Chapter 138 Pretense
LUCA
I didn’t tell Bardon immediately.
Arya had asked me not to, not because she wanted to hide it but because she wanted to observe it herself for a few days before bringing in external analysis. She didn’t want someone else’s framework applied to her experience before she’d had the chance to form her own.
I respected it.
What I did do was spend a significant amount of time in the library researching Moonborne historical accounts of pregnancy, which turned out to be a body of literature considerably more extensive than I’d expected and considerably more strange.
The Moonborne had been documenting unusual experiences for centuries. The heightened power, yes, that was well established. But there was a category of account that kept appearing in different sources, different eras, described in different languages but converging on similar phenomenology.
The grandmother dreams. That was what one historical text called them. The dreamers didn't always see their grandmothers — though that was common — but the accounts were characterized by a quality of ancestral presence. The sense of being in contact with someone who’d been real and was now something other than real and was reaching back across that boundary.
I read six separate accounts.
Every one of them described the experience as intensifying through the pregnancy. Becoming more detailed, more interactive, more insistent.
Three of them described the experiences as useful. Important information, warnings, guidance from people who’d lived through things the dreamer was facing for the first time.
Two of them described it as destabilizing. The boundary between dreaming and waking becoming difficult to maintain. The dreamer losing the thread of their own present-moment experience in the pull of past ones.
One described a Moonborne who’d eventually been unable to distinguish between the voices of the dead and the voices of the living.
I closed that one and set it aside and sat with the library fire for a while.
Then I found Arya.
She was in the Institute’s preliminary workroom, which had been established in a restored section of the temple near the Moonwell chamber, working with Mira on something they’d spread across three tables in overlapping diagrams.
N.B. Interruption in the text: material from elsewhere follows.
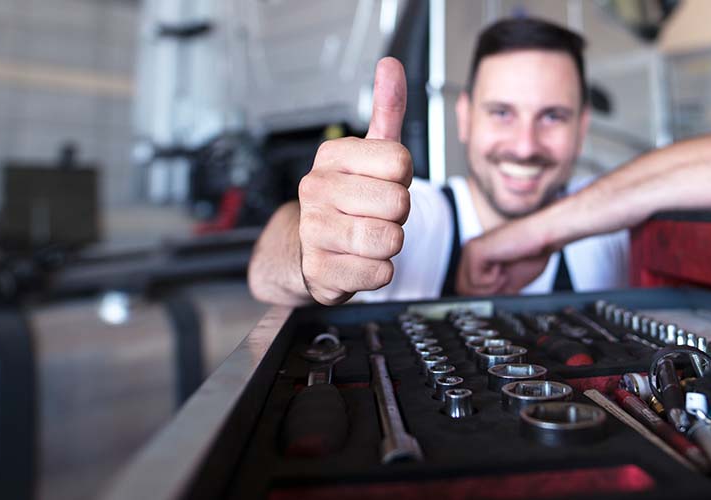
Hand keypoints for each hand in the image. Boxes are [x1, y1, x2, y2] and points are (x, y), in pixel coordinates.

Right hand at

She looked up when I came in, and she easily read my expression even before I spoke a word.
“You found something,” she said.
“Tell me what you already know first.”
She exchanged a glance with Mira. “I’ll come back in an hour,” Mira said, and left.
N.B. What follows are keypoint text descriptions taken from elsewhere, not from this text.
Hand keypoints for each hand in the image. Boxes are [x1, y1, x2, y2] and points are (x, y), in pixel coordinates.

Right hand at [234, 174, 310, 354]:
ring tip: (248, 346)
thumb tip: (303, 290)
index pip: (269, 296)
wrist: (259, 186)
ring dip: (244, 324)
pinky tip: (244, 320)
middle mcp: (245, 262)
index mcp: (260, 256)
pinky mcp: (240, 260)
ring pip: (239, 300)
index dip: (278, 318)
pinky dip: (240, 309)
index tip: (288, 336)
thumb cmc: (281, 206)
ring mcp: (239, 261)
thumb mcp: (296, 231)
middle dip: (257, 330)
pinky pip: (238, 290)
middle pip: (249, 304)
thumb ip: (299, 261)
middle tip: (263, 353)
I sat down and told Arya what I’d found.
She listened without interrupting. When I finished she was quiet for a long moment.
“The one who couldn’t distinguish,” she said. “What happened to her?”
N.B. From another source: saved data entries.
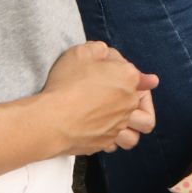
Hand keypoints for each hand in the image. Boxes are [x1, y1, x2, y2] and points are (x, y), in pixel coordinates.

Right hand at [41, 41, 157, 154]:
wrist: (51, 120)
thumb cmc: (66, 84)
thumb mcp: (80, 53)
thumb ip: (99, 50)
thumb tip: (106, 54)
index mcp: (128, 77)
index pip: (137, 73)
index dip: (124, 71)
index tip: (112, 72)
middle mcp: (129, 103)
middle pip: (140, 101)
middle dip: (131, 97)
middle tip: (109, 94)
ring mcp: (119, 125)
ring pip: (136, 129)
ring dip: (131, 125)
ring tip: (116, 119)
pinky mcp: (106, 142)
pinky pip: (114, 142)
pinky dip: (108, 136)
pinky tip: (96, 129)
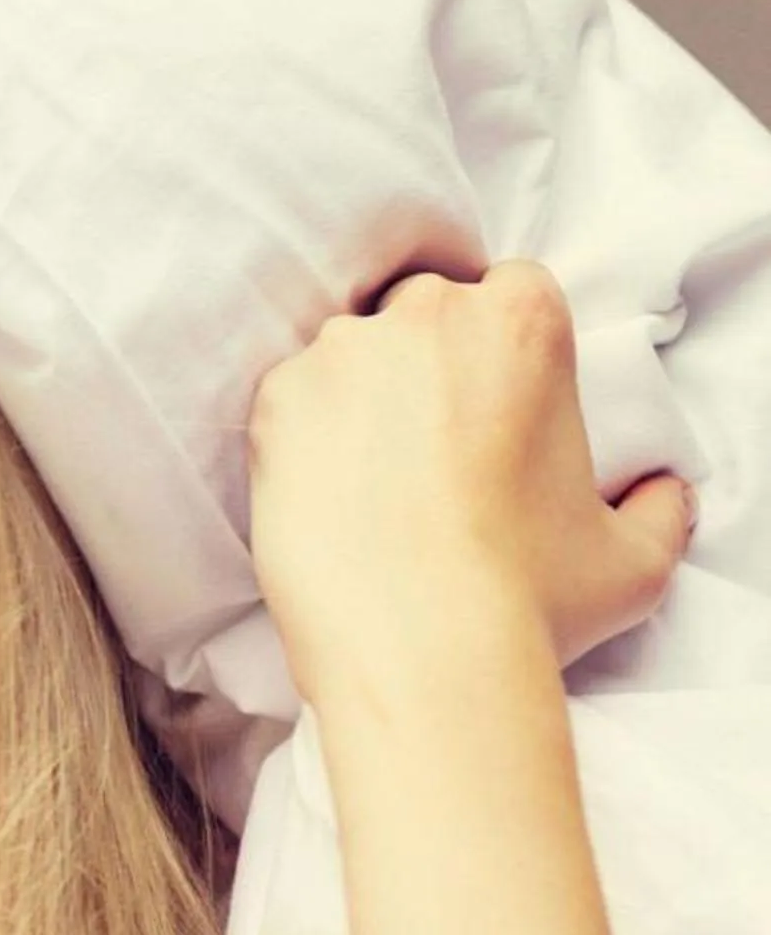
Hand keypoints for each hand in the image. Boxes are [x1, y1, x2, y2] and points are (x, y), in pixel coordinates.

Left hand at [246, 261, 693, 705]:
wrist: (416, 643)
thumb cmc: (526, 597)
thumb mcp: (634, 557)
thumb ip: (656, 507)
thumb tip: (658, 494)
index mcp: (523, 319)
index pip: (507, 291)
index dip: (493, 346)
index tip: (485, 398)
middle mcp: (429, 315)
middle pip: (421, 313)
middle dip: (425, 365)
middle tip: (427, 445)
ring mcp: (343, 352)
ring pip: (349, 355)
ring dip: (358, 398)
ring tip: (370, 480)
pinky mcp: (275, 401)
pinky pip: (289, 400)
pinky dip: (301, 438)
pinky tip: (325, 494)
“The account doesn’t say specifically. It ends with her family describing her as—” I paused. “As speaking to people who weren’t in the room.”
“As if the voices of the dead had become more present than the voices of the living.”
“Yes.”
She looked at her hands.
“I’m not there,” she said. “Both dreams were clearly dreams. I woke up knowing they were dreams.” She looked at me. “But the information in them felt true.”
“In what way?”
“My grandmother saying ‘not yet.’ I don’t know what she meant. But it didn’t feel random.” She paused. “And Theron. What he said about watching. About it being what you end up doing.” She looked at the diagrams on the table. “There’s a void mechanics question embedded in that. About where consciousness goes after death. About whether the void—”
“Arya.”
She looked up.
“One thing at a time,” I said.
She exhaled. “Yes. Right.” She paused and shook her head. “Tell Bardon.”
“I thought you wanted to wait.”
“I thought I did too. But the history you found changes the calculus.” She met my eyes. “I don’t want to be the Moonborne who ends up speaking to people who aren’t in the room.”
“You won’t be.”
“I won’t be because we’ll take it seriously early rather than late.” She stood. “Tell Bardon tonight. And—” She stopped. “Tell him not to make it into a research project yet. Tell him I just need him to listen first.”
“I’ll tell him.”
She came around the table and stood in front of me. I opened my arms and she came into them, resting her head against my chest.
“I’m not frightened,” she said.
“I know.”
“But I want to stay on this side of the boundary. Whatever else happens.”
“You will.” I pressed my lips to her hair. “I’ll be here to find you if you drift. Through whatever is required.” I held her. “Wherever you go, I’m the thing that stays real.”
She was quiet against my chest.
“That’s the most romantic thing you’ve ever said,” she said finally.
“It’s also literally true.”
“Those things aren’t mutually exclusive.” She pulled back to look at me. “Come on. Let’s find Bardon before I change my mind about telling him and spend the next three days pretending to be completely fine.”
“You’re excellent at pretending to be completely fine.”
“I know. That’s why I have to commit to not doing it early in the process.”